What is required: Whenever a line of the data below holds the string "class", copy that line.

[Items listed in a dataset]
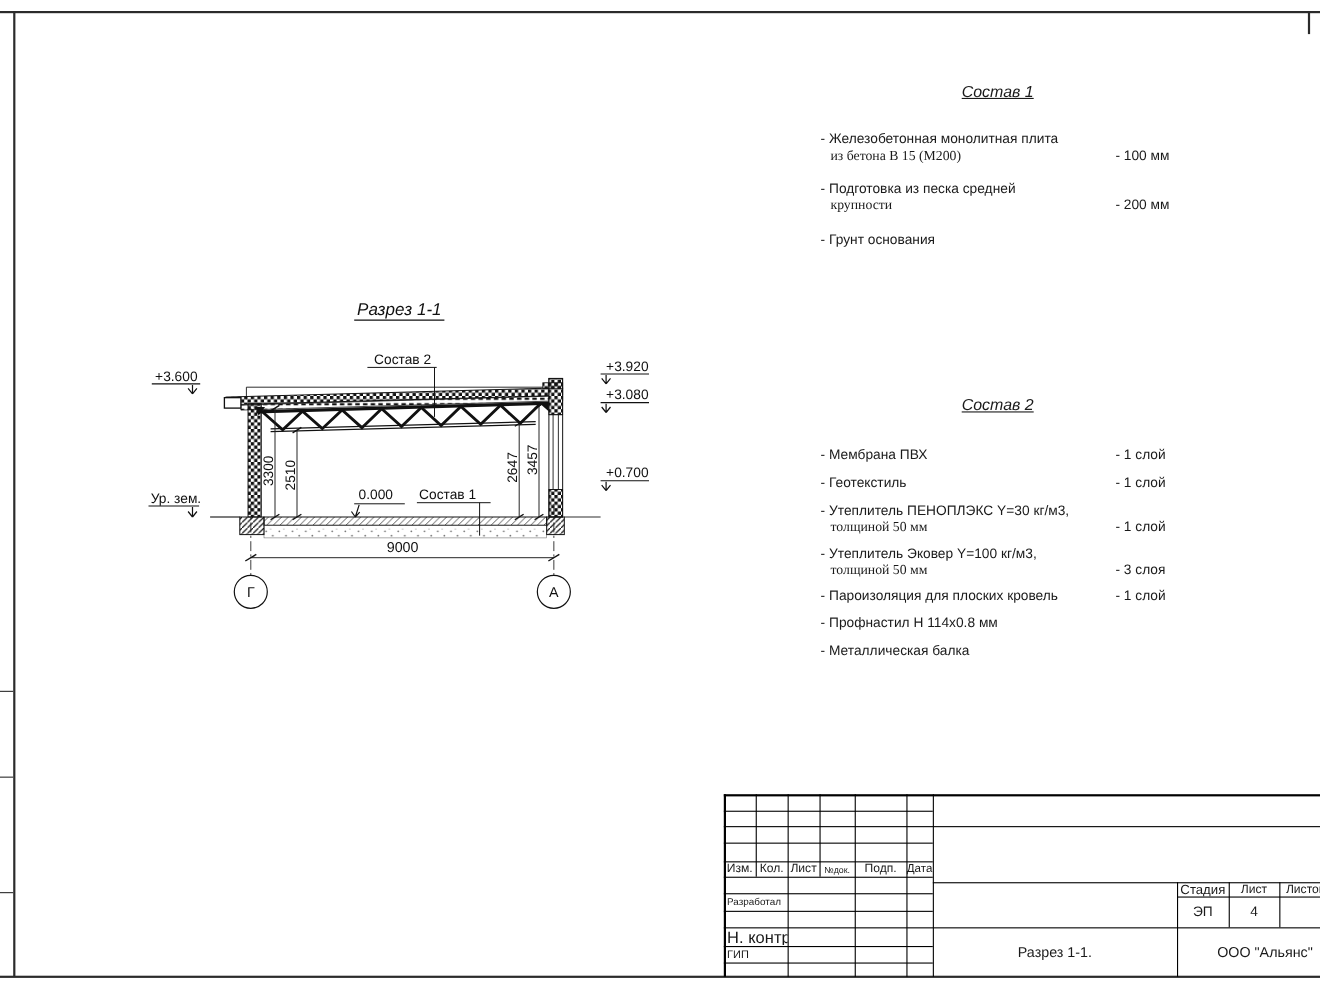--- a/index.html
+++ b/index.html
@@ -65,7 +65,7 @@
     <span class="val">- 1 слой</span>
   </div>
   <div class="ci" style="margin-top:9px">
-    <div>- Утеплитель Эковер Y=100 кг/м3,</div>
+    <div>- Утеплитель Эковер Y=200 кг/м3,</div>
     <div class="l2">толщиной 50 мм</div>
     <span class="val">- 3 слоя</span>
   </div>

Result:
     <span class="val">- 1 слой</span>
   <div class="ci" style="margin-top:9px">
     <div class="l2">толщиной 50 мм</div>
     <span class="val">- 3 слоя</span>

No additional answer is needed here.